Brainstorming is often deemed an optimal method for stimulating new ideas in a free-flow manner. For decades people have been using brainstorming as a way to come up with creative solutions to problems. In group situations, brainstorming helps bring people together. It boosts the richness of ideas given that team members tap into the collective wisdom that derives from the experience and creativity of the group as a whole. In addition, this practice makes individuals feel valued because they have contributed to the solution. Even if one member gets stuck with an idea, another member can develop an idea in greater depth.
Before conducting a brainstorming session, it is important to take into consideration the following points:
- Do you need to use the brainstorming session at all? A brainstorming session should be used to generate ideas and identify solutions to problems, not for analysis or decision making.
- Is the time and money spent worth the brainstorming session? Or is it better to implement an already known solution and spend your precious time on more crucial probortunities?
- Decide how the session will be run and who the participants will be – Ideally a group brainstorming session should use round-shaped or U-shaped tables. There should also be a flipchart behind the members (roughly one per pair) and a lot of coloured pens, notepads, an overhead projector etc. Ideally, a group brainstorming session is made up of around 12 people.
- Prepare the participants and send out invites- Invite participants by post or email informing them about the time and the place as well as the duration of the session. Do also specify a certain deadline for them to reply to your invitation.
The next stages will outline how to actually run a successful brainstorming session:
Define the problem
At the beginning of the session, it is important to give a well-defined description of the problem and explain any criteria you must meet. Explain that the aim of the meeting is to generate as many ideas as they can and that individuals should not judge one anothers ideas in any case.

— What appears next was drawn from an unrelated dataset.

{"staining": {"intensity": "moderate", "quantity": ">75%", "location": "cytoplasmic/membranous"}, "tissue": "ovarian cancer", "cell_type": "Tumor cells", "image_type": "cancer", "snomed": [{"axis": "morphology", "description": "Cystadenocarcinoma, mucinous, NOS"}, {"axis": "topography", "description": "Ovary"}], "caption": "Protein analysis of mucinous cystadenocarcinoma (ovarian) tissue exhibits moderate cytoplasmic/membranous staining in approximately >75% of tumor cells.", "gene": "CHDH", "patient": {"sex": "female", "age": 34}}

Provide participants with plenty of quiet time to jot down as many of their own ideas as possible. Then ask them to present them by making sure everyone has a fair opportunity to contribute.
Moderate the discussion
A group discussion is supposed to follow after all participants shared their idea. At this stage, new ideas should be created building on other peoples ideas. As the group moderator, you should encourage everyone to add their input, including introvert individuals. It is wise to allow one conversation at a time, and refocus the group if people become diverted.
Make sure you add some bits of fun while people are brainstorming just to make the procedure more pleasurable and welcome and inspire your team to come up with as many ideas as possible, no matter whether they are feasible or not.
Refrain from following one line of thinking for too long as the end result should be a melting pot of different ideas. Allow members to explore an idea alone, if they need to tune out a bit.
Naturally, by the end of your group brainstorming session you will have developed an entire bank of ideas. Although it could be daunting to classify these ideas in order to find the best ones, it is important to analyze them and organise them in such a way so as to identify common themes.
A well-managed brainstorming session is key to stimulating radical solutions to problems. Keep in mind that the best ideas come when all group members are given fair opportunities to provide input and feel complete freedom to express their ideas.